◆ THE PROBLEM: Copy every line of the listing below without changing a word, and leave out the pictures.
=====
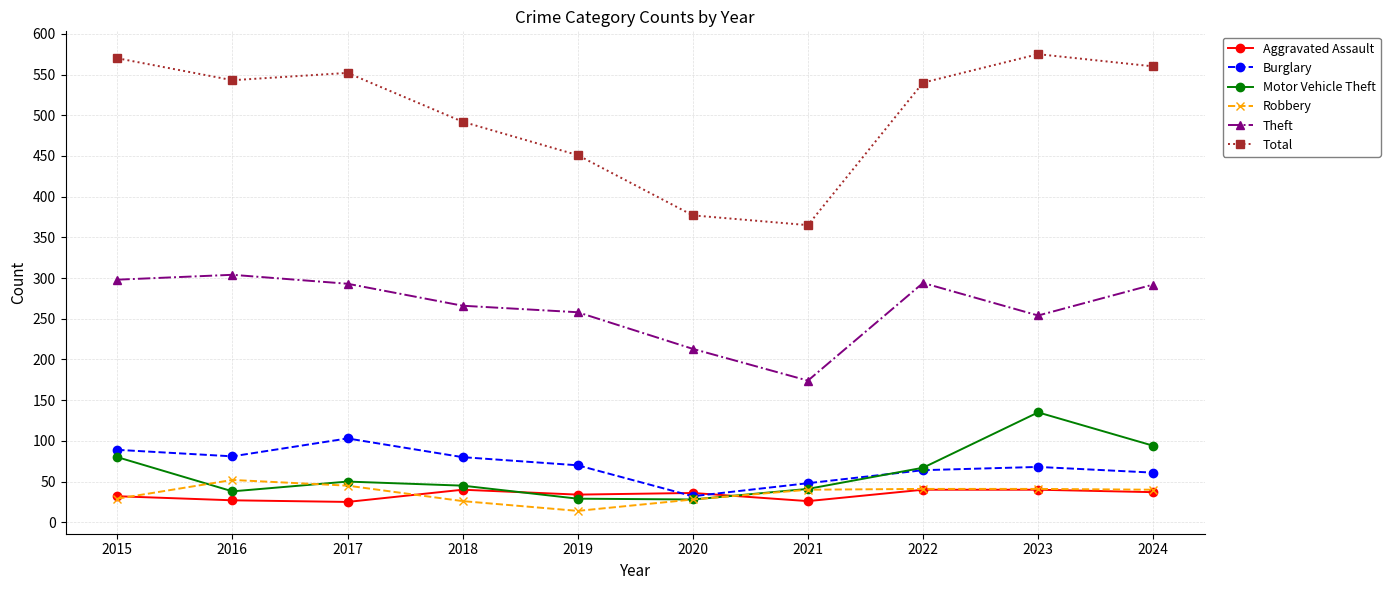

How many data points does each series have?

10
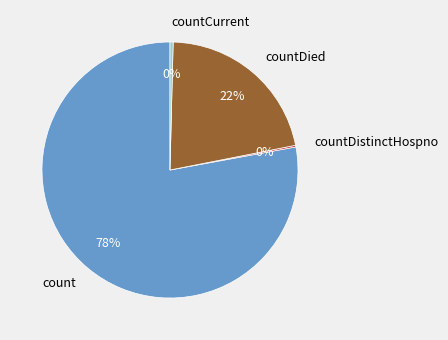

What is the largest slice in the pie chart?

count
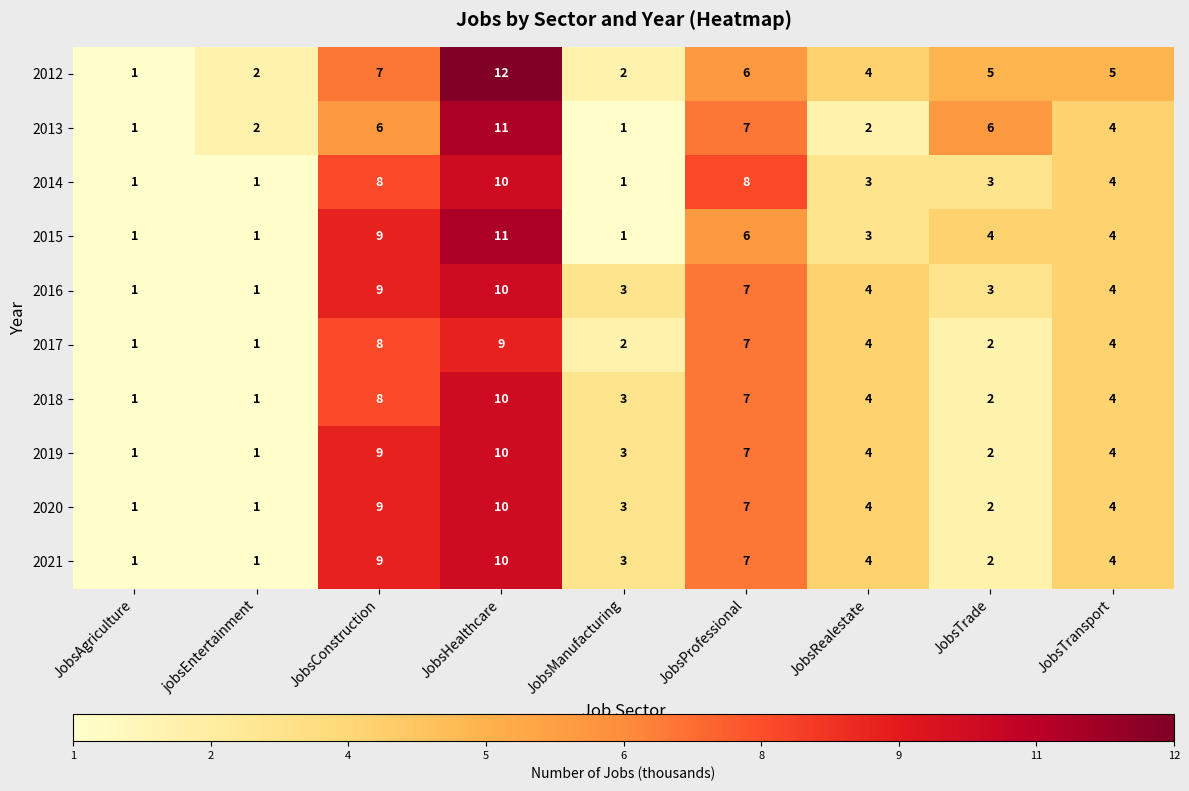

Which series has the largest total across all categories?

2012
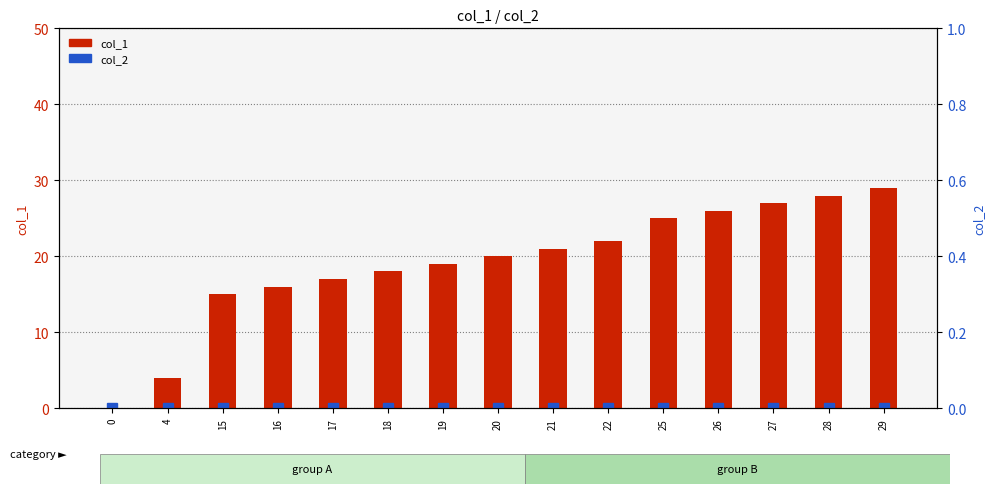

Which series changed the most between 17 and 19?

col_1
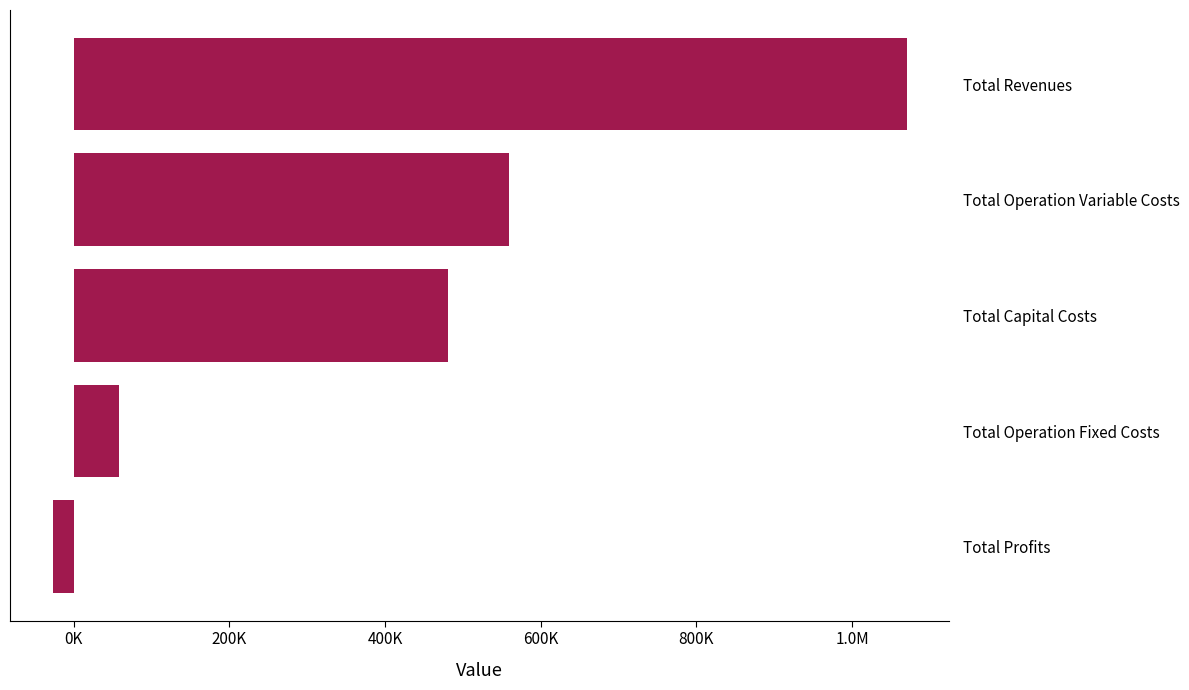

Are the bars grouped side by side (vs. stacked)?

No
=====
◆ OUTPUT OF THE EXERCISE:
How many data points does each series have?

10

What is the largest slice in the pie chart?

count

Which series has the largest total across all categories?

2012

Which series changed the most between 17 and 19?

col_1

Are the bars grouped side by side (vs. stacked)?

No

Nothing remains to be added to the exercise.